Generaliza-se a constatação de que tais instituições estão em vias de esgotamento, o que dá lugar
a uma viva polêmica sobre as alternativas de configuração de uma nova ordem mundial. Fala-se em
reforma do FMI, do BIRD e da própria OMC e aposta-se no G-20 financeiro, com a expectativa de
abrir espaço aos “emergentes”. Mas, serão tais instituições reformáveis? Tal reforma mereceria o
apoio dos comunistas e demais forças antiimperialistas?
De outro lado, os EUA e outras potências estão dispostos a abrir mão pacificamente de suas
posições, resignando-se a uma posição secundária em relação ao papel que desempenham hoje ou
à redistribuição do poder?
Os fatos apontam noutra direção. Em primeiro lugar, sobram sinais e evidências de que os Estados
Unidos reagem à sua própria decadência fortalecendo a supremacia militar, aumentando a
agressividade contra os povos e fomentando a miliitarização e a corrida armamentista.

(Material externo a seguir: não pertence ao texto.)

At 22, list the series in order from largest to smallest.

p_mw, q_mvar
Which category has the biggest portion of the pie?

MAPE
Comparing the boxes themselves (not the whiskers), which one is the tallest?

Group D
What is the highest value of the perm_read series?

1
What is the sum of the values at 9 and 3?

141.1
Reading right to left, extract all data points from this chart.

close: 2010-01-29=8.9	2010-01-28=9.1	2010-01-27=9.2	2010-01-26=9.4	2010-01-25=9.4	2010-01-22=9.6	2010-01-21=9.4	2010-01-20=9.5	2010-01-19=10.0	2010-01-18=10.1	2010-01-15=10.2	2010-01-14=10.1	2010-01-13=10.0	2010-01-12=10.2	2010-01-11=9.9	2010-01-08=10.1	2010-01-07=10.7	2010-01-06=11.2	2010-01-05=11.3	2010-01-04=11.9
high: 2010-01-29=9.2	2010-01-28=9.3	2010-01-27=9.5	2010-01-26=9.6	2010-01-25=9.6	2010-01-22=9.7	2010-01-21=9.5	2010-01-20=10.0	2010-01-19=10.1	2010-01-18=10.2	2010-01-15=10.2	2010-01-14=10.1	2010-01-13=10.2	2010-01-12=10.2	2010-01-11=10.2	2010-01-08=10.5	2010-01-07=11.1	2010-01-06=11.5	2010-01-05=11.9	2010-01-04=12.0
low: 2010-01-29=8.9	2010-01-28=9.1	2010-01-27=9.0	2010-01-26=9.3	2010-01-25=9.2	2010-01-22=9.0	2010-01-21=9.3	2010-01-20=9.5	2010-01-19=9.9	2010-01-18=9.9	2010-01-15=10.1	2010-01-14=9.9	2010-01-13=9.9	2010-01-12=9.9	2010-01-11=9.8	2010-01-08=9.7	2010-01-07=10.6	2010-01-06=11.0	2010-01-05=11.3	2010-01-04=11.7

As guerras contra o Iraque e o Afeganistão, cujo custo – de acordo com estudos do economista J.
Stiglitz, sobe a mais de 3 trilhões de dólares – prosseguem. Os planos para a retirada do Iraque são
vagos. Depois de empossado Obama, o Pentágono anunciou que necessita de 23 meses. Quanto
ao Afeganistão, elevado à categoria de palco principal da “guerra ao terrorismo”, segundo o novo
ocupante da Casa Branca, continuará recebendo tropas norte-americanas e da OTAN.
As iniciativas concretas do imperialismo vão noutra direção e aqui cabe lembrar o pensamento de
Lênin que, a nosso ver, não perdeu atualidade: o imperialismo tende em política à reação e à guerra,
que, sob este prisma, ainda segundo Lênin, é inevitável. O que está sendo preparado não é um
cenário de transição pacífica para a multipolaridade e o multilateralismo, o que seria desejável, mas o
ambiente e as condições para novos conflitos bélicos visando à redivisão de áreas de influência em
todo o mundo. A paz não é uma vocação do imperialismo.
* Jornalista, membro da equipe de análise da CTB – Central dos Trabalhadores do Brasil, diretor do
Cebrapaz e colaborador do Departamento de Relações Internacionais do Partido Comunista do Brasil.